[Start of Attachment]

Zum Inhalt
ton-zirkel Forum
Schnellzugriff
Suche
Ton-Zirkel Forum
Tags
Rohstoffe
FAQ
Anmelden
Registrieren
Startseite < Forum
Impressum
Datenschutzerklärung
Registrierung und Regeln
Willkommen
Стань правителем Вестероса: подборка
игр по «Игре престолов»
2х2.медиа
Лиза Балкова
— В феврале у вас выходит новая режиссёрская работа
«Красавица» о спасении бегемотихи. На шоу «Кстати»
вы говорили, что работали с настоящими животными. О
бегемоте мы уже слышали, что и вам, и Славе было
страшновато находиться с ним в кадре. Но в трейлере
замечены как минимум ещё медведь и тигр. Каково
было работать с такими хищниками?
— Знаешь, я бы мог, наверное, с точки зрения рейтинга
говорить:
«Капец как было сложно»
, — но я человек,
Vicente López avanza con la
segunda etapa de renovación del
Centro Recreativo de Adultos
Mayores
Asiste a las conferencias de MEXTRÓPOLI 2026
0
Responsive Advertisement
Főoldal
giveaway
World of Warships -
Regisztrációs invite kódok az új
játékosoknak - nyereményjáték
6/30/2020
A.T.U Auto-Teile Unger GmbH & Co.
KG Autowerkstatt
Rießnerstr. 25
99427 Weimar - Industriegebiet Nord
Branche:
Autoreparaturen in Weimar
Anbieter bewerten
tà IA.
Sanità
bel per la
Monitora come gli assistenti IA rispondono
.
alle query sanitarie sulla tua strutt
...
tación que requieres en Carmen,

[End of Attachment]

Repeat all the material, keeping each line identical.

> [Written solution]:
Zum Inhalt
ton-zirkel Forum
Schnellzugriff
Suche
Ton-Zirkel Forum
Tags
Rohstoffe
FAQ
Anmelden
Registrieren
Startseite < Forum
Impressum
Datenschutzerklärung
Registrierung und Regeln
Willkommen
Стань правителем Вестероса: подборка
игр по «Игре престолов»
2х2.медиа
Лиза Балкова
— В феврале у вас выходит новая режиссёрская работа
«Красавица» о спасении бегемотихи. На шоу «Кстати»
вы говорили, что работали с настоящими животными. О
бегемоте мы уже слышали, что и вам, и Славе было
страшновато находиться с ним в кадре. Но в трейлере
замечены как минимум ещё медведь и тигр. Каково
было работать с такими хищниками?
— Знаешь, я бы мог, наверное, с точки зрения рейтинга
говорить:
«Капец как было сложно»
, — но я человек,
Vicente López avanza con la
segunda etapa de renovación del
Centro Recreativo de Adultos
Mayores
Asiste a las conferencias de MEXTRÓPOLI 2026
0
Responsive Advertisement
Főoldal
giveaway
World of Warships -
Regisztrációs invite kódok az új
játékosoknak - nyereményjáték
6/30/2020
A.T.U Auto-Teile Unger GmbH & Co.
KG Autowerkstatt
Rießnerstr. 25
99427 Weimar - Industriegebiet Nord
Branche:
Autoreparaturen in Weimar
Anbieter bewerten
tà IA.
Sanità
bel per la
Monitora come gli assistenti IA rispondono
.
alle query sanitarie sulla tua strutt
...
tación que requieres en Carmen,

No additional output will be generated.